The RIAA's Rocky Road Ahead
The RIAA's new plan to enlist ISPs in its war on file sharing, once it announced it was calling a halt to new consumer lawsuits, is running into rough sledding. Wired reports on the continuing legal murkiness of the RIAA's interpretation of copyright law. And one small ISP in Louisiana asks the recording organization, "You want me to police your intellectual property? What's your billing address?"
"What's your billing address?"
That's not exactly an unequivocal rejection.
Where would all you music sharers be if the RIAA responds with a valid billing address? It is just a matter of money before those ISPs start cooperating.
What is the legality of this? RIAA tells them that they represent Metallica and I have a rar file called metalica. This would mean that the provider opens my rar file and looks into it. They should not be allowed to do so. Privacy and such, you know.
In Belgium what happens is that a letter is send to the provider that user X with IP Y at time Z was downloading a file that they believe to contain copyrighted material. The provider then could do several things. Basicaly 1) forward the letter or 2) ignore it.
No information could go to the local RIAA. This is called privacy. So the only thing they could do was try to sue. However the courts said that they would not follow up unless people where making money out of it.
So copying songs and selling them: burn in hell.
Downloading them and sharing with friends or strangers: nothing happens.
The fact that I have 60 petabyte of songs downloaded does not mean they lost money. I stopped buying long before the internet made it possible to download. I shared music with friends on casette. Hey, that is a good casette, can you make me a copy? How did you get it?
Well, I got copies from friends and using my dual-cassette player copied the different numbers so I had my own music, minus the crap.
When I think since when this has been going on, I am getting old.
Don't fight for your country, if your country does not fight for you.
why does the RIAA have to pay this ISP? Part of the value that the ISP provides to customers is the ability to pirate music. Therefore, the ISP should be paying for this.
And the ISP should send the RIAA a pony.
And a cute little puppy.
Whups, sorry about that. I channeled the RIAA there for a second.
Sleep your way to a whiter smile...date a dentist!
I can't believe sueing people like the RIAA does is a viable business model. The costs must outweigh the benefits by far. Even if the RIAA manages to win a case against a poor grandmother who has never heard of P2P and the like, she won't be able to pay the fine because the costs of defending herself have bankrupted her for good. I have a very hard time understanding the people who work for the RIAA and sue people for a living.
-- Cheers!
. . . it looks to me like they are ramping up to sue ISPs. They are probably lobbying right now to get laws requiring ISP enforcement.

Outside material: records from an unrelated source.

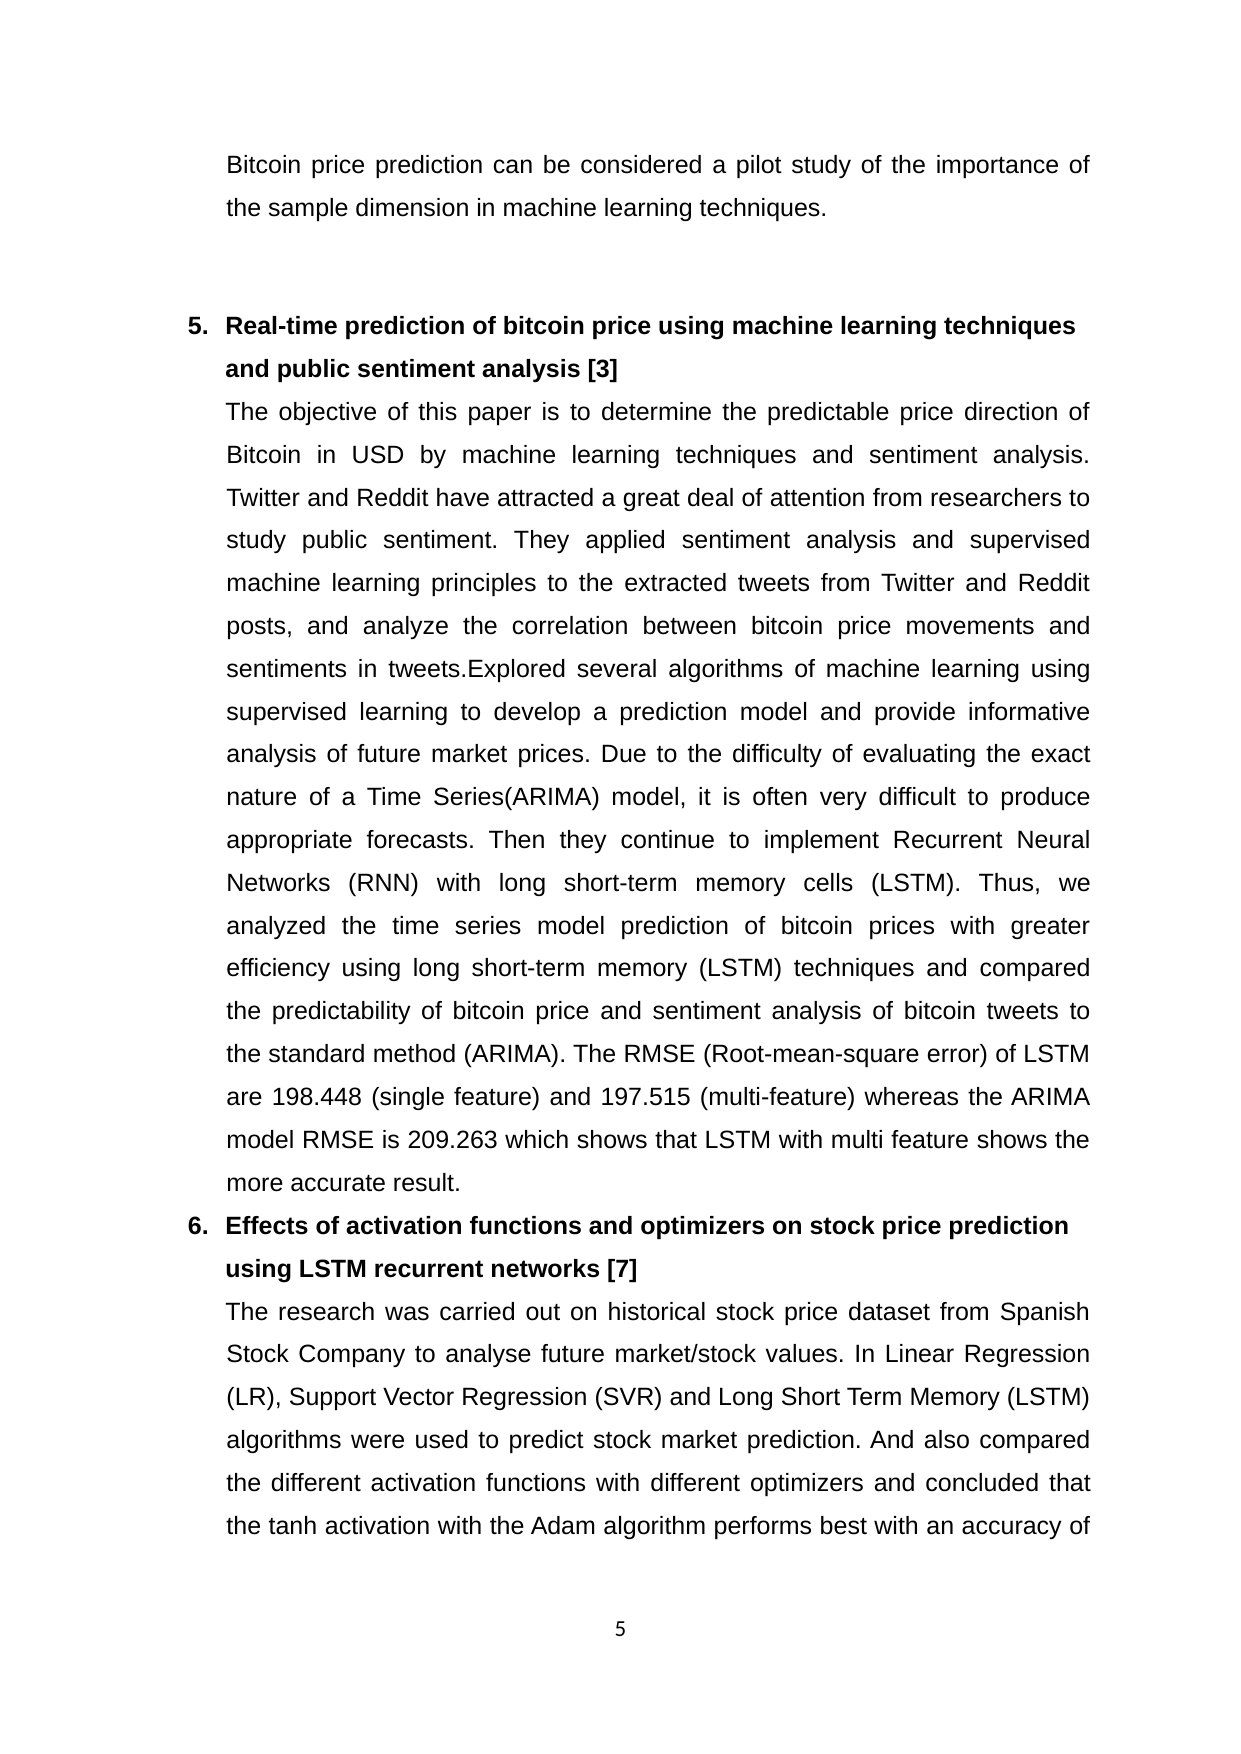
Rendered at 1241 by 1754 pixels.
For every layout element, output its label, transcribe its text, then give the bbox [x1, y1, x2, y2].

text The objective of this paper is to determine the predictable price direction of Bitcoin in USD by machine learning techniques and sentiment analysis. Twitter and Reddit have attracted a great deal of attention from researchers to study public sentiment. They applied sentiment analysis and supervised machine learning principles to the extracted tweets from Twitter and Reddit posts, and analyze the correlation between bitcoin price movements and sentiments in tweets.Explored several algorithms of machine learning using supervised learning to develop a prediction model and provide informative analysis of future market prices. Due to the difficulty of evaluating the exact nature of a Time Series(ARIMA) model, it is often very difficult to produce appropriate forecasts. Then they continue to implement Recurrent Neural Networks (RNN) with long short-term memory cells (LSTM). Thus, we analyzed the time series model prediction of bitcoin prices with greater efficiency using long short-term memory (LSTM) techniques and compared the predictability of bitcoin price and sentiment analysis of bitcoin tweets to the standard method (ARIMA). The RMSE (Root-mean-square error) of LSTM are 198.448 (single feature) and 197.515 (multi-feature) whereas the ARIMA model RMSE is 209.263 which shows that LSTM with multi feature shows the more accurate result. [225, 397, 1092, 1196]
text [225, 150, 1092, 222]
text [225, 1297, 1092, 1539]
list Real-time prediction of bitcoin price using machine learning techniques and public sentiment analysis [3] [188, 311, 1096, 382]
list Effects of activation functions and optimizers on stock price prediction using LSTM recurrent networks [7] [188, 1211, 1096, 1282]
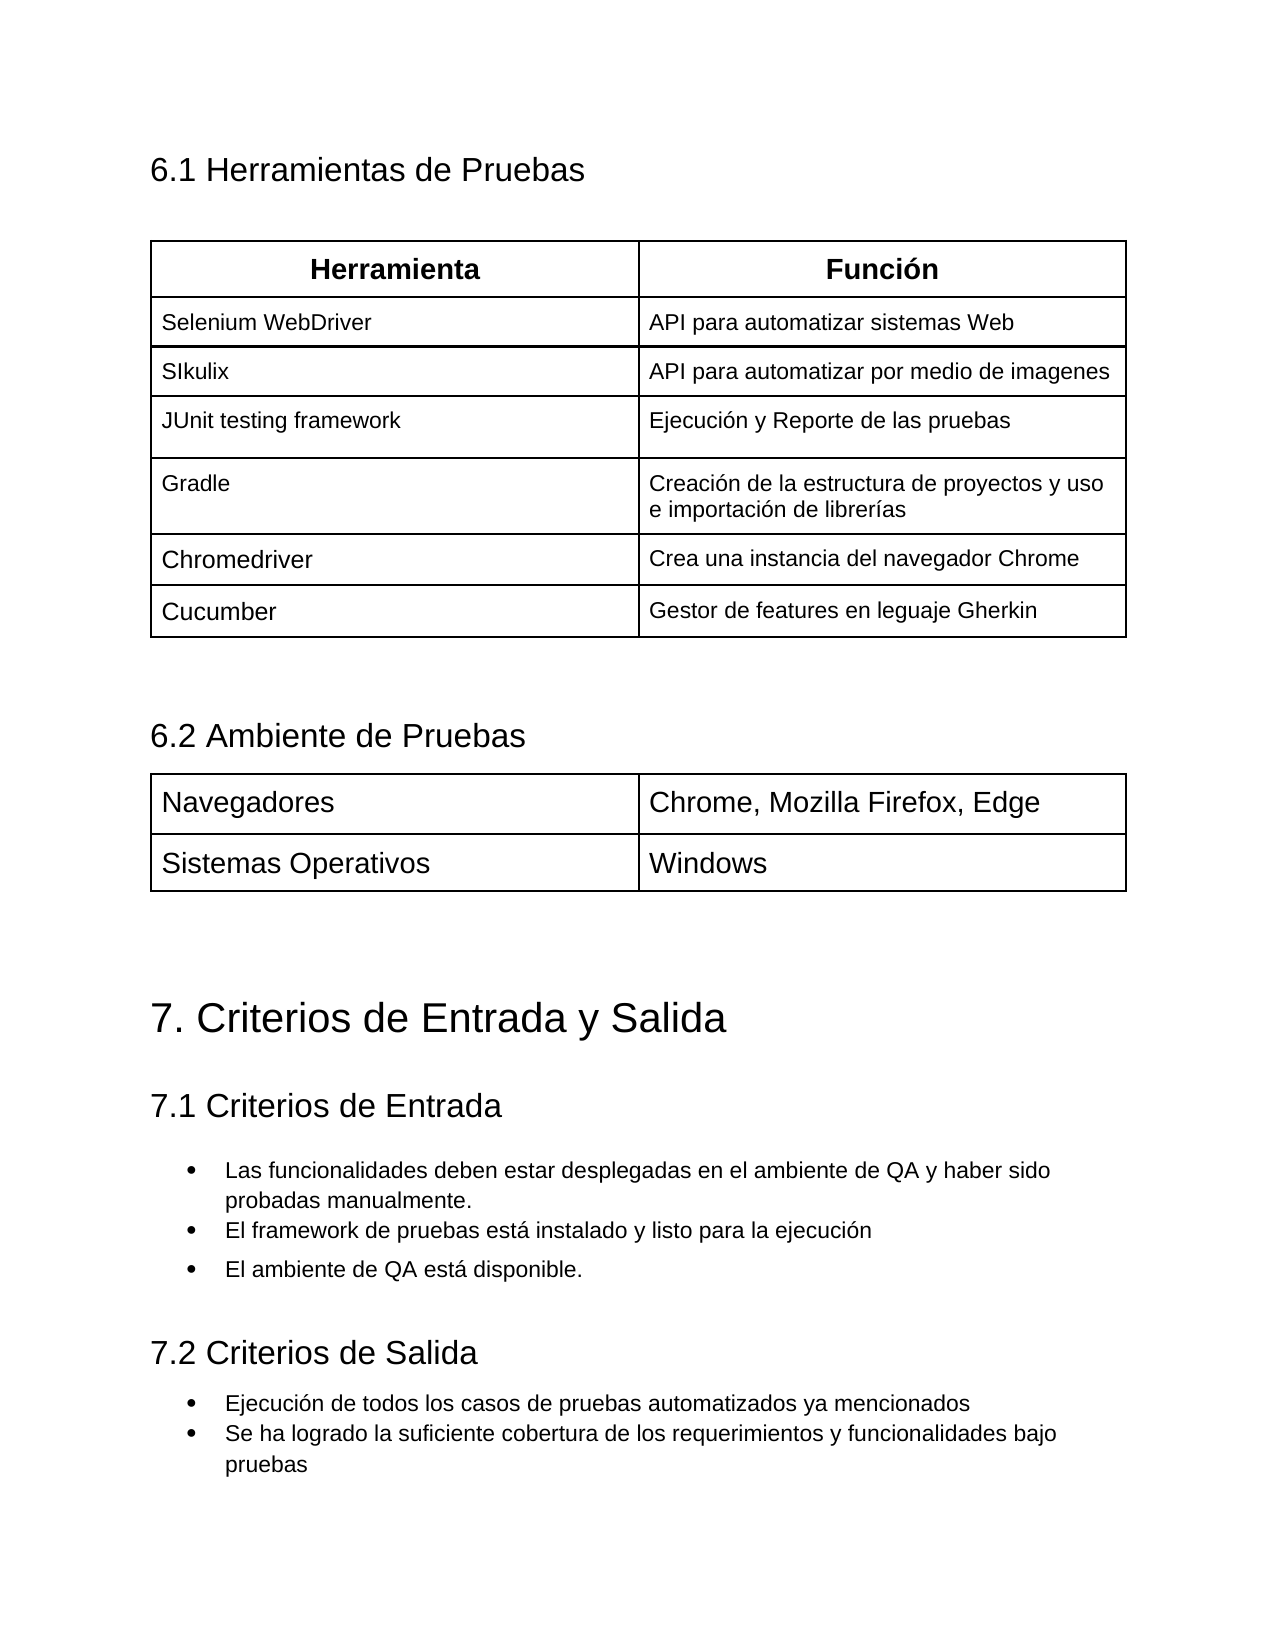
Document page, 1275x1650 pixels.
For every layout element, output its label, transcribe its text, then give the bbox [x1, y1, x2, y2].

subtitle 6.2 Ambiente de Pruebas [150, 716, 1125, 755]
table_cell API para automatizar sistemas Web [640, 298, 1125, 345]
table_header Función [640, 242, 1125, 296]
table_cell Gradle [152, 459, 638, 533]
subtitle 6.1 Herramientas de Pruebas [150, 150, 1125, 188]
table_cell Selenium WebDriver [152, 298, 638, 345]
subtitle 7. Criterios de Entrada y Salida [150, 994, 1125, 1042]
table_cell Gestor de features en leguaje Gherkin [640, 586, 1125, 636]
table_cell Cucumber [152, 586, 638, 636]
list Ejecución de todos los casos de pruebas automatizados ya mencionados [187, 1390, 1125, 1416]
list El framework de pruebas está instalado y listo para la ejecución [187, 1217, 1125, 1243]
subtitle 7.1 Criterios de Entrada [150, 1086, 1125, 1125]
table_header Herramienta [152, 242, 638, 296]
table_cell API para automatizar por medio de imagenes [640, 348, 1125, 395]
list Las funcionalidades deben estar desplegadas en el ambiente de QA y haber sido probadas manualmente. [187, 1157, 1125, 1213]
table_cell Windows [640, 835, 1125, 890]
table_header Navegadores [152, 775, 638, 833]
list Se ha logrado la suficiente cobertura de los requerimientos y funcionalidades bajo pruebas [187, 1420, 1125, 1477]
table_cell Chromedriver [152, 535, 638, 584]
table_cell Ejecución y Reporte de las pruebas [640, 397, 1125, 457]
table_cell Creación de la estructura de proyectos y uso e importación de librerías [640, 459, 1125, 533]
table_cell JUnit testing framework [152, 397, 638, 457]
table_cell Crea una instancia del navegador Chrome [640, 535, 1125, 584]
table_header Chrome, Mozilla Firefox, Edge [640, 775, 1125, 833]
list El ambiente de QA está disponible. [187, 1256, 1125, 1283]
subtitle 7.2 Criterios de Salida [150, 1333, 1125, 1372]
table_cell Sistemas Operativos [152, 835, 638, 890]
table_cell SIkulix [152, 348, 638, 395]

There is more money to squeeze out of them, compared to grandma.
Viable business model? More like a dieing business model. I would prefer to see a music industry in the future, that is comprised of artists and consumers, where the artists are payed fair prices for their work.
And no big record labels.
Schroedinger's Brexit: The UK is both in and out of the EU at the same time!
This whole story bores the crap out of me... It's been going on pretty much since the mp3 was invented. I remember it being an issue back when the original mp3.com was founded in the 90's. The RIAA cant ever stop people recording or distributing sound. Maybe they have some influence in the US, but there are billions of people on the web who don't live in the US and will continue to copy and share music/videos. I've heard that there are chinese p2p programs like ppstream that allow you to watch hundresds of recent movies on demand and there's nothing the Americans can do about it.
The RIAA's new strategy isn't perfect, but it's a helluva lot better than trying to sue their customers into lifelong financial ruin.
When it comes right down to it, you're not supposed to share their music, and the content industry is well within their rights to tell you to stop if they see you doing it. And if ISPs agree to block you for repeat offenses, then you're pretty much out of luck if you don't heed those warnings.
There are two things still shady about this plan, though, and both have to do with reducing the RIAA's liability. One has to do with MediaSentry not being licensed as a private investigator. It's possible that the new plan will prevent them from having to get a license in each state where they operate or investigate. Most likely, MediaSentry will never get taken to task for their alleged illegal actions in most states, even though their activities won't change.
And two, the RIAA lawsuits have had a lot of missed targets, each carrying the possibility of backfiring in a big way. The RIAA reduces this liability once they're sending nastygrams to ISPs instead. Under the new plan, they can pretty much send letters complaining about Intartubes users at random, and they never have to worry about countersuits or heinously large legal expenses. Of course, this also means that there's little avenue for protest - if your ISP cuts you off, how are you going to convince them of your innocence (aside from paying a jacked-up reconnection fee, of course)?
Only if you listen to 1 song at a time.
the trick is play 500 songs at 4x speed...then you are done in in like 55 years
or if you will 4 songs at 500X speed.